The Boyle County Fiscal Court is getting ready to lower the speed limit from 35 to 25 miles per hour on around a dozen county roads. Many of these roads are rural, narrow lanes with family homes along them, so the 25 MPH restriction makes sense.

If cars could be physically restrained to the speed limit, we’d be done — vehicles would universally travel at a safe speed on these roads and we’d have nothing more to talk about.

But speed limits are not carved in stone or programmed into car engines. Speed limits live in a weird gray world in between hard and fast rules and hopeful aspirations. They are as much the law as they are motivational posters.

That’s because law enforcement cannot be everywhere at once, as Sheriff Derek Robbins was careful to point out recently — nor would any of us want such a police state.

Setting the speed limit to 25 MPH in neighborhoods with little kids running around is great. It’s also just one step out of many. Changing the speed limit and going home would be like running the first K of a 5K and calling it quits.

In order to really make our roads safer, we have to run the other 4K.

We need to better inform people about why the speed limit changed. We also need to better inform people about why excessive speed is dangerous.

Speed on its own is not necessarily what causes wrecks. You may know a road really well and be able to drive it 10 or 15 MPH over even without ever leaving your lane or feeling out of control. But speed reduces your window to react to unexpected events. And it means your car takes longer to stop or turn when you tell it to.
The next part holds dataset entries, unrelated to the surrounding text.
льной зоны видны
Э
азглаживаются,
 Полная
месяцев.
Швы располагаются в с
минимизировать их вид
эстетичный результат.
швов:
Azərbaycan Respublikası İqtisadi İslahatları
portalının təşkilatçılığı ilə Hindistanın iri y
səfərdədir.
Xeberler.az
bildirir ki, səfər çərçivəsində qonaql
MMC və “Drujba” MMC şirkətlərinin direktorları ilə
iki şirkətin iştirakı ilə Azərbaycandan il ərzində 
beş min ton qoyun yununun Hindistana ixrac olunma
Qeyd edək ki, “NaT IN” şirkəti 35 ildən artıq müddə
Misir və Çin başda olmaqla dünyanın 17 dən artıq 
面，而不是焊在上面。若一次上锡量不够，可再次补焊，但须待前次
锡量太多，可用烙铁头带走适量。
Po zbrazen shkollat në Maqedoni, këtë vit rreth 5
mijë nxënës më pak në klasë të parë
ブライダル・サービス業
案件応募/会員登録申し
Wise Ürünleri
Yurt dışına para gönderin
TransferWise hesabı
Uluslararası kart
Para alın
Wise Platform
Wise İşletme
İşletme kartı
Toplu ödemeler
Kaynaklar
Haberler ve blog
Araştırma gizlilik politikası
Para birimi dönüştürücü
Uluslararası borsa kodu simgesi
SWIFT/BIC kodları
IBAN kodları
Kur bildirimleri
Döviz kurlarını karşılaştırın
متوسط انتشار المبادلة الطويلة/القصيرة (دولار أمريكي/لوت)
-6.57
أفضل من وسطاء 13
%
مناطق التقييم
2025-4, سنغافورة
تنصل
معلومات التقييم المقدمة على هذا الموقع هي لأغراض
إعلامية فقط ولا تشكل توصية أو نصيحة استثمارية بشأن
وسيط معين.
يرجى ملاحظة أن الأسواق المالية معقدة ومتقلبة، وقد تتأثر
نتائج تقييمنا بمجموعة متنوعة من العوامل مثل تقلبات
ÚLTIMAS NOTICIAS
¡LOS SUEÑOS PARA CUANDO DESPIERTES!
Most people think they’re above-average drivers and if they’re comfortable driving above the speed limit, it’s still safe. They’re thinking about the 99 times out of 100 when nothing unexpected happens and ignoring the one time when a kid runs in the street or another driver looks down at their phone and they’re going to fast to do anything about it.

We also need more people to do the math on speeding and realize it’s not really saving them the time they think it is. If you drive 1 mile at 25 MPH instead of 1 mile at 35 MPH, it takes just 41 seconds more time.

We’re all familiar with how it feels to drive a road slower than you usually do — it feels like it’s taking forever and you’re going to 10 or 15 minutes late. The reality is traveling at speeds above what humans are capable of distorts our conception of time. We might feel like 25 MPH is walking and 35 MPH is running, when really the former is a gallop and the latter is just a quicker gallop.

And you’re not just spending half a minute more in the car if you drive slower, you’re also reducing wear on your engine and suspension and getting better fuel efficiency.

There will still be people who just don’t care and want to speed regardless. That’s why speed limits aren’t only motivational; they can be enforced when necessary.

As long as the Boyle County community realizes all this and we don’t get stuck thinking of speed limits and speeding tickets as our only strategy, we think the new lower speed limits can be a good thing.